Texto do exercício ::
============

Entretanto, descobriu-se que o mecanismo que cria esta protecção contra a malária é dependente da enzima heme-oxigenase-1. Esta proteína é produzida por um certo gene nos tecidos do organismo quando são expostos a stress oxidativo e tem a capacidade de degradar os grupos heme (que contém átomos de ferro), que existem na hemoglobina (molécula que assegura o transporte de oxigénio até às células). Embora estes grupos sejam normalmente inofensivos e transportadores de oxigénio na hemoglobina, quando são libertados durante a infecção do Plasmodium são tóxicos e causam sintomas graves de malária.
Vejamos como funciona o mecanismo protector. Quando o parasita da malária consegue entrar na corrente sanguínea, invade os glóbulos vermelhos e multiplica-se. Ao rebentar com os glóbulos vermelhos, expulsa a hemoglobina para a corrente sanguínea. Uma vez aí, a hemoglobina liberta os grupos heme. Mas a heme-oxigenase-1 vai agarrar nesses grupos e extrair o ferro, criando assim uma protecção contra a toxicidade desses grupos.
Disfunção renal grave
Até agora, restava a questão: onde é que esta enzima está a actuar? Para encontrar uma resposta, a equipa de Miguel Soares tirou a heme-oxigenase-1 do cérebro, fígado, sistema imunitário ou do sistema circulatório de ratinhos. Contudo, em nenhum destes locais – que seriam previsíveis e são importantes para a protecção contra a malária – se detectou os efeitos da enzima. Acabaram por descobrir que tudo acontecia em células epiteliais do túbulo proximal renal, o primeiro segmento dos túbulos renais nos rins.
Quando os grupos heme estão na corrente sanguínea vão para a urina, mas acabam por ser capturados pelas células epiteliais do túbulo proximal renal. Essas células contêm heme-oxigenase-1, que extrai ferro aos grupos heme e entrega-o à ferritina. Esta proteína guarda o ferro de uma forma que não é tóxica.
“Descobrimos que este é um mecanismo de desintoxicação. Se este mecanismo não existir, qualquer pessoa que tem malária morre”, destaca Miguel Soares. E por que é isso acontece? “Porque se desenvolve uma disfunção renal muito grave, que é um dos parâmetros clínicos principais da malária severa. Não se morre porque o parasita piora ou melhora, mas porque se perde tolerância à doença. Este mecanismo de base não exerce qualquer efeito no parasita, mas é absolutamente crítico para que o indivíduo que esteja infectado com malária possa sobreviver.”

============

Perguntas do material ::
A. No texto sobre a malária, a que proteína entregam as células epiteliais do túbulo proximal renal o ferro extraído aos grupos heme?
B. Edite o trecho do texto sobre a malária entre "Entretanto, descobriu-se que" e "graves de malária.", inclusive, trocando "organismo" por "corpo".
Os registos seguintes não têm relação com o texto.

Material fornecido ::
============

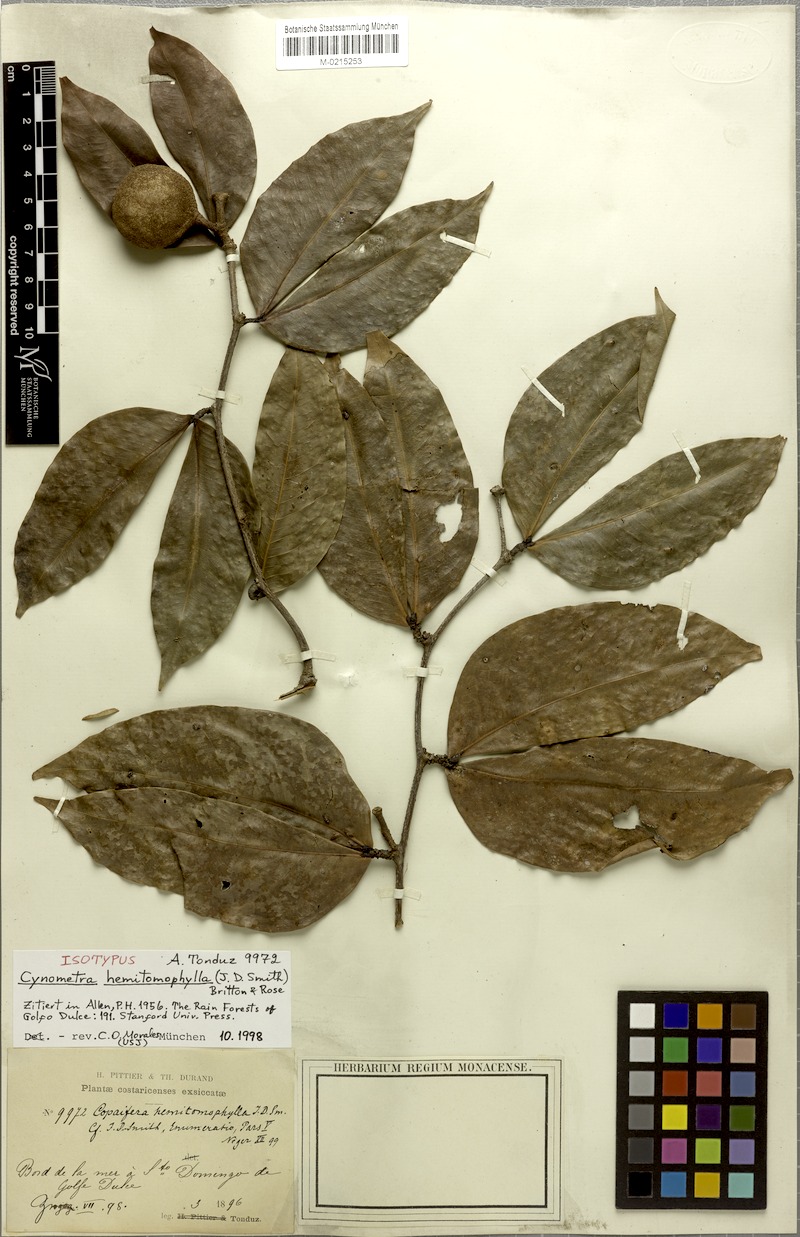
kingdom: Plantae
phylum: Tracheophyta
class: Magnoliopsida
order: Fabales
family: Fabaceae
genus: Cynometra
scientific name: Cynometra hemitomophylla
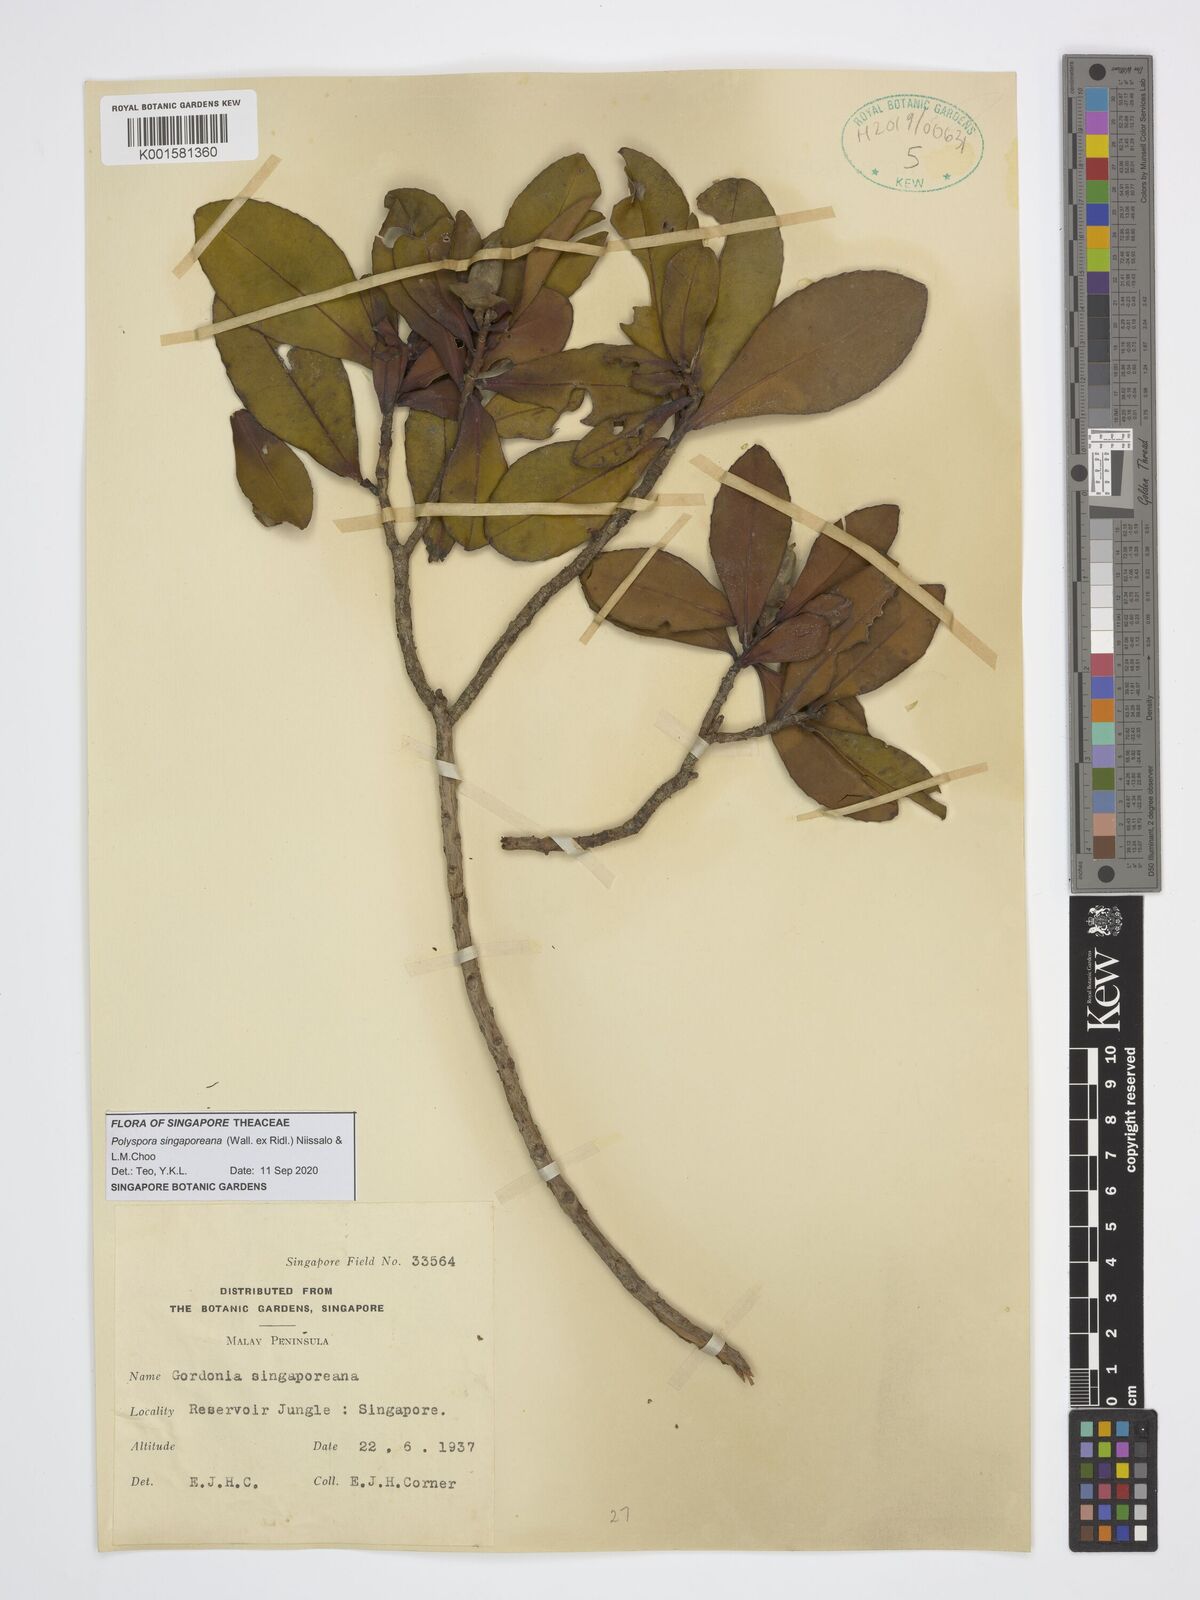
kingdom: Plantae
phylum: Tracheophyta
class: Magnoliopsida
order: Ericales
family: Theaceae
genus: Polyspora
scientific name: Polyspora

============

Respostas por tarefa ::
A. À ferritina.

B.
Entretanto, descobriu-se que o mecanismo que cria esta protecção contra a malária é dependente da enzima heme-oxigenase-1. Esta proteína é produzida por um certo gene nos tecidos do corpo quando são expostos a stress oxidativo e tem a capacidade de degradar os grupos heme (que contém átomos de ferro), que existem na hemoglobina (molécula que assegura o transporte de oxigénio até às células). Embora estes grupos sejam normalmente inofensivos e transportadores de oxigénio na hemoglobina, quando são libertados durante a infecção do Plasmodium são tóxicos e causam sintomas graves de malária.